EXERCISE DETAILS: Copy every line of the items below word for word, but leave out the pictures.

-- START DATA EXTRACT --

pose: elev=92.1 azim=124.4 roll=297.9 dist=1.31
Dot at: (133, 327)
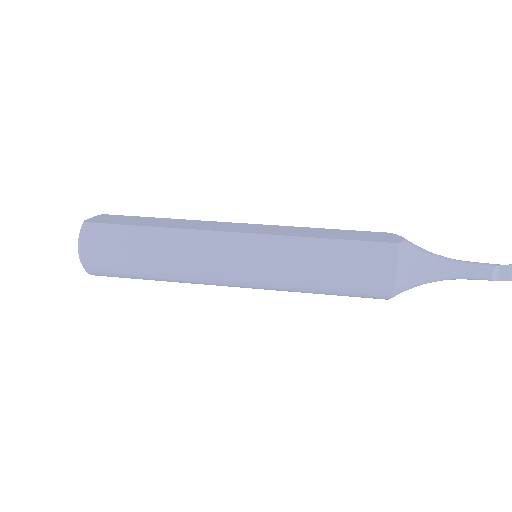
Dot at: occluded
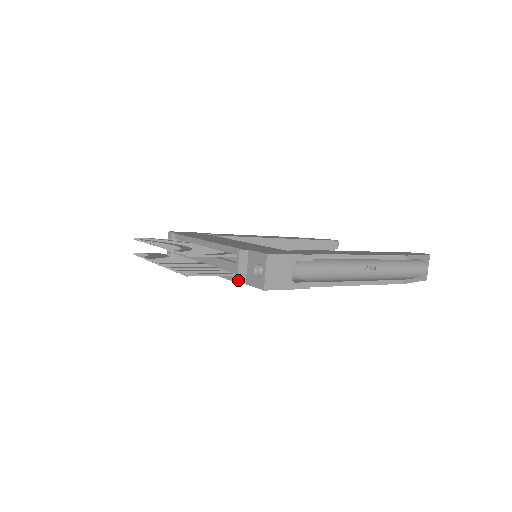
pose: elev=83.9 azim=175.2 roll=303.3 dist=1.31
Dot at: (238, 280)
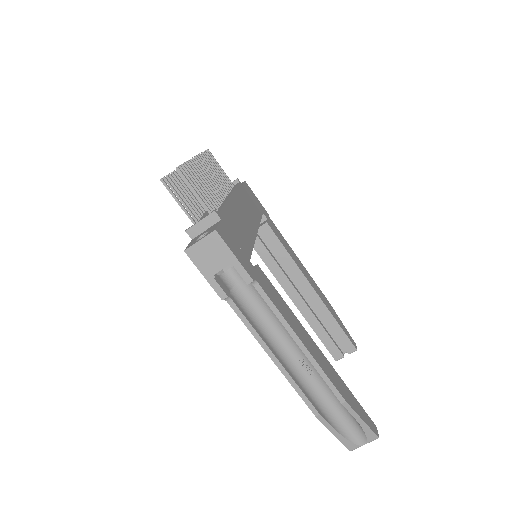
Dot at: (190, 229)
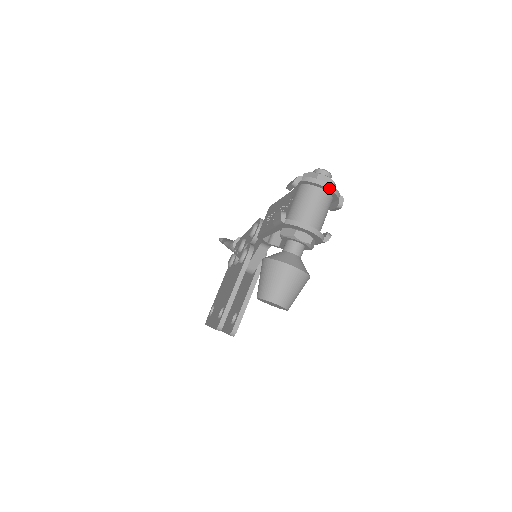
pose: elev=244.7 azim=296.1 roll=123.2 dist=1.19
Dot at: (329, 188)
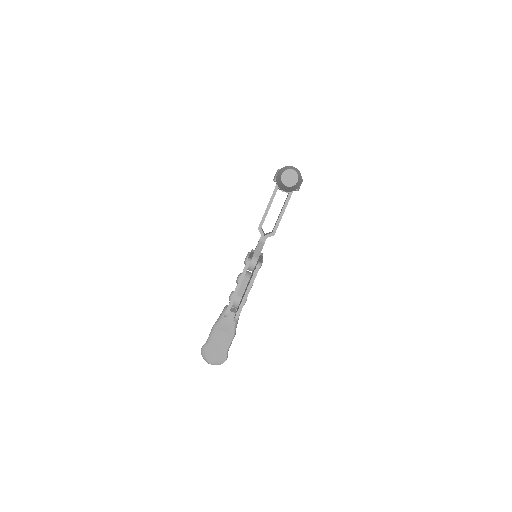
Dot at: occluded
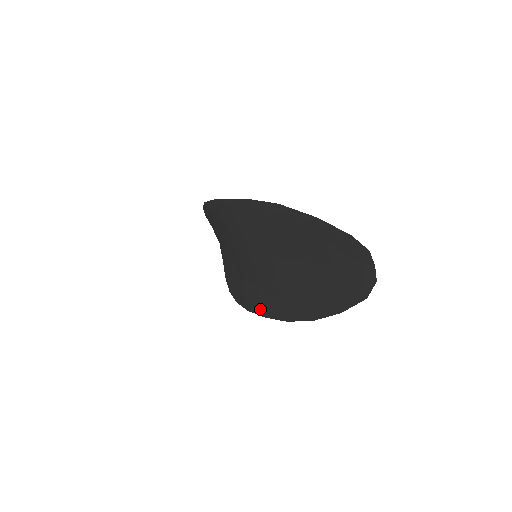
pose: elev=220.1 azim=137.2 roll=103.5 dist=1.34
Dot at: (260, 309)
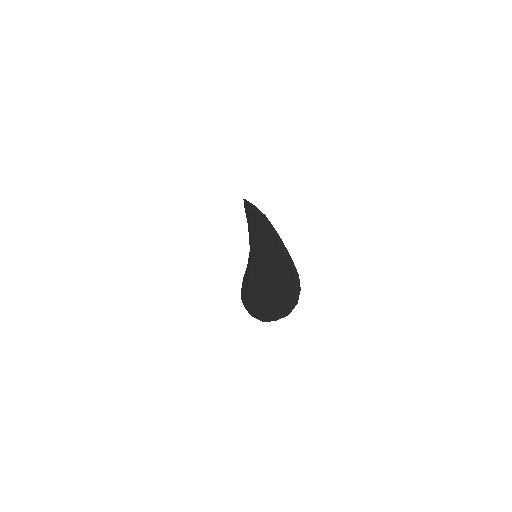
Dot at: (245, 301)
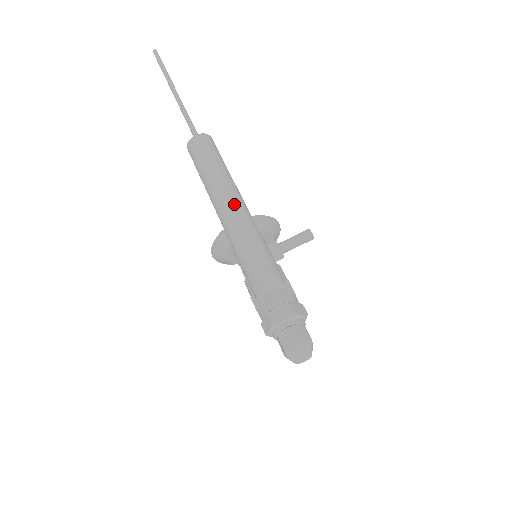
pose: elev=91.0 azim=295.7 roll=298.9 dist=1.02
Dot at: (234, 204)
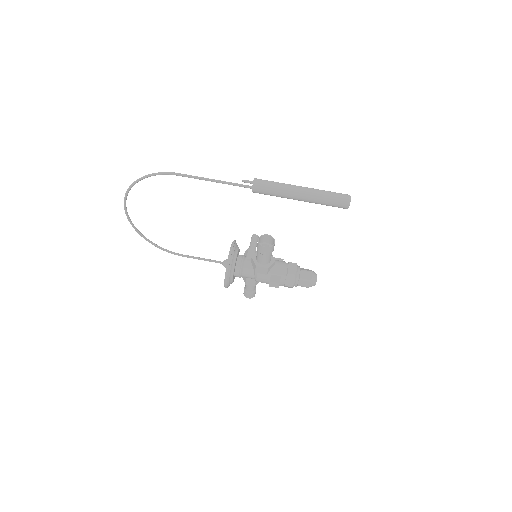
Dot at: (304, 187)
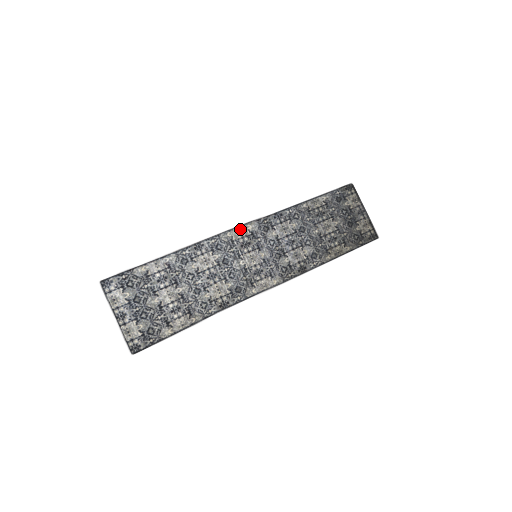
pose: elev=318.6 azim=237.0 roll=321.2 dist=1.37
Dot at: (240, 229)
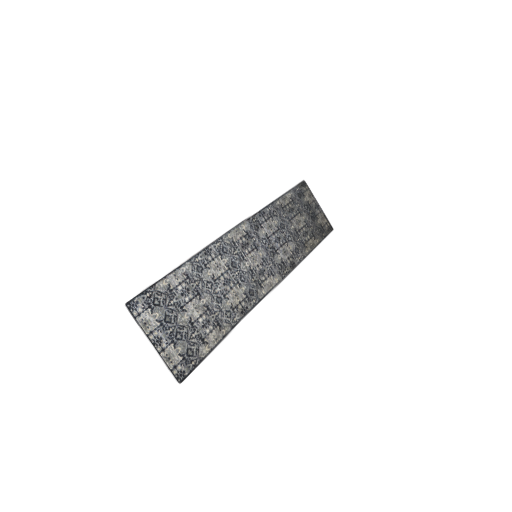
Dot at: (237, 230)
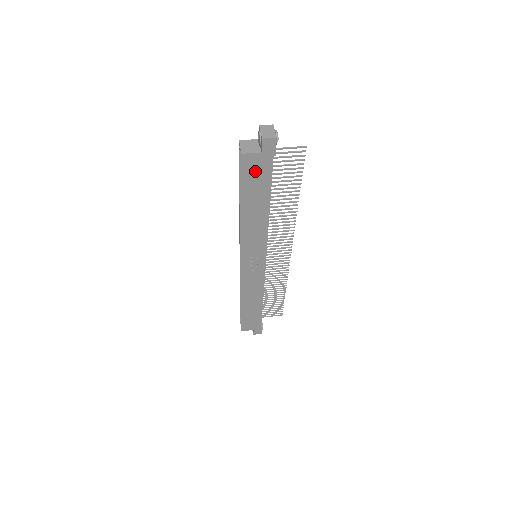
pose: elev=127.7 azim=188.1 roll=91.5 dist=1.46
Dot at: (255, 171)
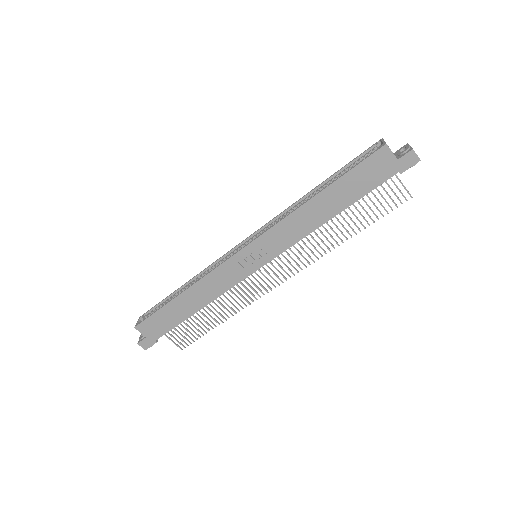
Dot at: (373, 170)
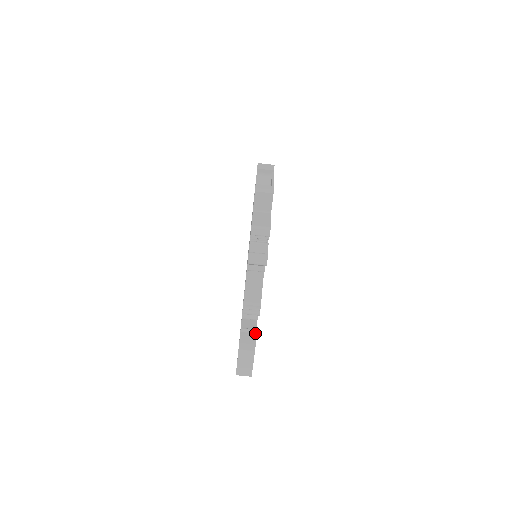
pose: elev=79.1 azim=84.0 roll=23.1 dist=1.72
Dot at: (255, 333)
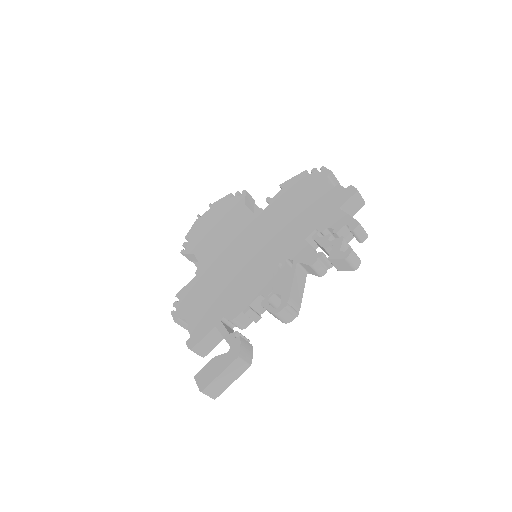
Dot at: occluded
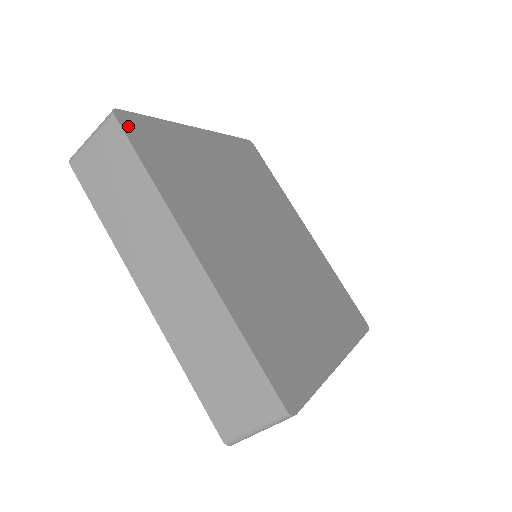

-- END DATA EXTRACT --

EXPECTED ANSWER:
pose: elev=92.1 azim=124.4 roll=297.9 dist=1.31
Dot at: (133, 327)
Dot at: occluded
pose: elev=83.9 azim=175.2 roll=303.3 dist=1.31
Dot at: (238, 280)
Dot at: (190, 229)
pose: elev=244.7 azim=296.1 roll=123.2 dist=1.19
Dot at: (329, 188)
Dot at: occluded
pose: elev=220.1 azim=137.2 roll=103.5 dist=1.34
Dot at: (260, 309)
Dot at: (245, 301)
pose: elev=91.0 azim=295.7 roll=298.9 dist=1.02
Dot at: (234, 204)
Dot at: (304, 187)
pose: elev=318.6 azim=237.0 roll=321.2 dist=1.37
Dot at: (240, 229)
Dot at: (237, 230)
pose: elev=127.7 azim=188.1 roll=91.5 dist=1.46
Dot at: (255, 171)
Dot at: (373, 170)
pose: elev=79.1 azim=84.0 roll=23.1 dist=1.72
Dot at: (255, 333)
Dot at: occluded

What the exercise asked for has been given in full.